— PROVIDED RECORDS —
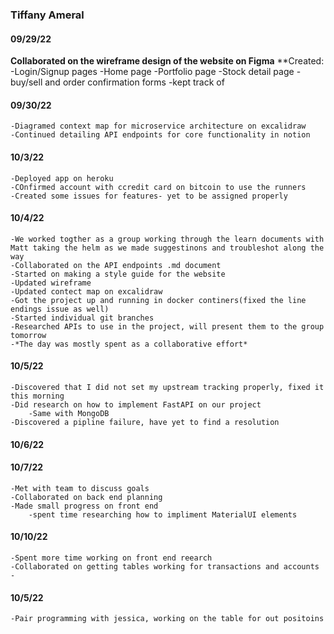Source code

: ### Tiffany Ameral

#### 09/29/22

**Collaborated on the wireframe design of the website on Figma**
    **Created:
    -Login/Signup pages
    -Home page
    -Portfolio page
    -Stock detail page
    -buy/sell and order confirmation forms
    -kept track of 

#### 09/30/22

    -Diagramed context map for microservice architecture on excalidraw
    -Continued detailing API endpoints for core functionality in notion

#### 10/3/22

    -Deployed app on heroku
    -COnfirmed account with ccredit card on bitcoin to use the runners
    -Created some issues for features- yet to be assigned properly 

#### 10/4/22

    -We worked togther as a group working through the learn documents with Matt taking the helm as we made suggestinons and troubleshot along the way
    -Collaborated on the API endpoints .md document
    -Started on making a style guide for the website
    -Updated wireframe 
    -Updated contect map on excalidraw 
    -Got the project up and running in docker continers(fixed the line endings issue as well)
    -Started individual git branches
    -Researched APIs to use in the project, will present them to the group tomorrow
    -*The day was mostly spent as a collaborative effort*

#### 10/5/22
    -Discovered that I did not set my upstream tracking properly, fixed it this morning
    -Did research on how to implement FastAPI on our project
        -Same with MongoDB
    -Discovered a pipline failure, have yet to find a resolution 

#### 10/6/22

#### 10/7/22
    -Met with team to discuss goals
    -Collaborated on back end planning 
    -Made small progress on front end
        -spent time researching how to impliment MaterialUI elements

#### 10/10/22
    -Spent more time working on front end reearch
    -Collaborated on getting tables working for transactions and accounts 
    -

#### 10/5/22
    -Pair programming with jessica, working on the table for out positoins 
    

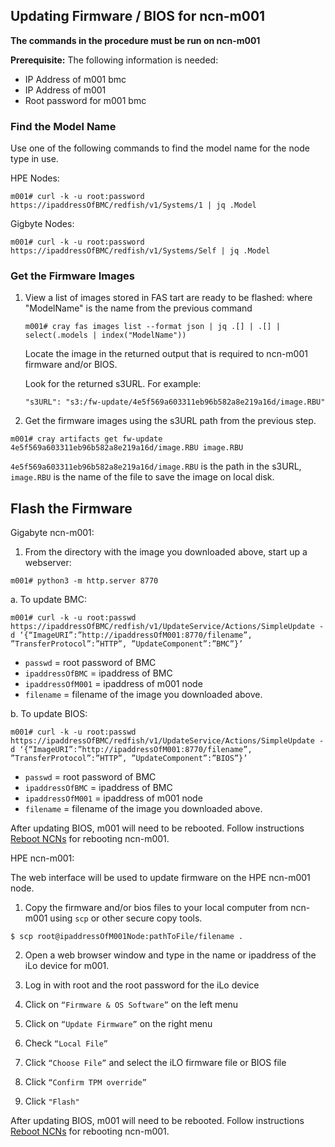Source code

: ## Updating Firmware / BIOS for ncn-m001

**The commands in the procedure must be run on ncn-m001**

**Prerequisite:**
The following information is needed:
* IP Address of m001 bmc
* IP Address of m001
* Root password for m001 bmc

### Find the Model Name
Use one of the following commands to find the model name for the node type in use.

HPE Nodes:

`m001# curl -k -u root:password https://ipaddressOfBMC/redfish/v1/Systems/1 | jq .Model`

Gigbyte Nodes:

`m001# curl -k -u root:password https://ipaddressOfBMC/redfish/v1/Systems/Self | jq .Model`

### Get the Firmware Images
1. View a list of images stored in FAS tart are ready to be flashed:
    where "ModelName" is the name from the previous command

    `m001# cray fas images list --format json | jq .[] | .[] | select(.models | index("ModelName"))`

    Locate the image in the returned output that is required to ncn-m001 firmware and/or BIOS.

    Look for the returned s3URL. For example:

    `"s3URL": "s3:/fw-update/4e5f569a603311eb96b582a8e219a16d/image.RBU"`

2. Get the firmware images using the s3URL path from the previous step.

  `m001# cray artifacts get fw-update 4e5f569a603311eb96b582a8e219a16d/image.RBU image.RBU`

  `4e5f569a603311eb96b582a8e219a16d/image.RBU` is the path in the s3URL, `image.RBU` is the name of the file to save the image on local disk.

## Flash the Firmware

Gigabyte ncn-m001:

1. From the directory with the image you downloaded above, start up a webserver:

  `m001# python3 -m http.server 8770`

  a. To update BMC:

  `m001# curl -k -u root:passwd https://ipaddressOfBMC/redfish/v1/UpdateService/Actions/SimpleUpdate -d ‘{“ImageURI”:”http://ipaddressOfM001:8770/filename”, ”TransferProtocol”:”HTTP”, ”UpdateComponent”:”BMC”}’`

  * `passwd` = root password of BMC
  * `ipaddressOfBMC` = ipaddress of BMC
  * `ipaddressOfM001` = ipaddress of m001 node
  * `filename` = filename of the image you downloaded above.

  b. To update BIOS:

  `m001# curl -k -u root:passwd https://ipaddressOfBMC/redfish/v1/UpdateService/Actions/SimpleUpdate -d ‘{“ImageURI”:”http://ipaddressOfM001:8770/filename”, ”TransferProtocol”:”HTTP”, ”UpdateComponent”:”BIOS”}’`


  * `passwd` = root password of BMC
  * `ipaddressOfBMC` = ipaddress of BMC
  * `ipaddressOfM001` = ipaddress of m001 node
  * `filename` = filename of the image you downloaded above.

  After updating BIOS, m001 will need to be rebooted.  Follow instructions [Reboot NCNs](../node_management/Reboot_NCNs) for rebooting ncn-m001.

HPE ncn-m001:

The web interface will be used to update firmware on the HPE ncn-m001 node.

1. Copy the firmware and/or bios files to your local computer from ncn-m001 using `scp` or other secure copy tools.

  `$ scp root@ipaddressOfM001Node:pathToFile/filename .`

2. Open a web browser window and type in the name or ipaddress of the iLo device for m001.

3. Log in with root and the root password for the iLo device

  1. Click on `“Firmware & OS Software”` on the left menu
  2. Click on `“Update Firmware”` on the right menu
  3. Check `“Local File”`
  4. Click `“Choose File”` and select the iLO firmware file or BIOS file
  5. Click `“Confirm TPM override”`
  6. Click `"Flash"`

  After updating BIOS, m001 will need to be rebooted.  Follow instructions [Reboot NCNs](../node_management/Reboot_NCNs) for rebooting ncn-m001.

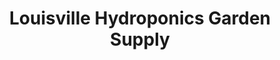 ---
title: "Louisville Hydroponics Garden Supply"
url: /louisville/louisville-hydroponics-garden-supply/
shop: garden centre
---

— WHAT IS NEEDED —
Set out the lines of the entries above, starting at the line that contains "#### 10/3/22" and ending at the line that contains "-*The day was", as a Markdown table with the columns Row and Line. Leave out blank lines.

— ANSWER TO THE EXERCISE —
| Row | Line |
|---|---|
| 1 | #### 10/3/22 |
| 2 |     -Deployed app on heroku |
| 3 |     -COnfirmed account with ccredit card on bitcoin to use the runners |
| 4 |     -Created some issues for features- yet to be assigned properly  |
| 5 | #### 10/4/22 |
| 6 |     -We worked togther as a group working through the learn documents with Matt taking the helm as we made suggestinons and troubleshot along the way |
| 7 |     -Collaborated on the API endpoints .md document |
| 8 |     -Started on making a style guide for the website |
| 9 |     -Updated wireframe  |
| 10 |     -Updated contect map on excalidraw  |
| 11 |     -Got the project up and running in docker continers(fixed the line endings issue as well) |
| 12 |     -Started individual git branches |
| 13 |     -Researched APIs to use in the project, will present them to the group tomorrow |
| 14 |     -*The day was mostly spent as a collaborative effort* |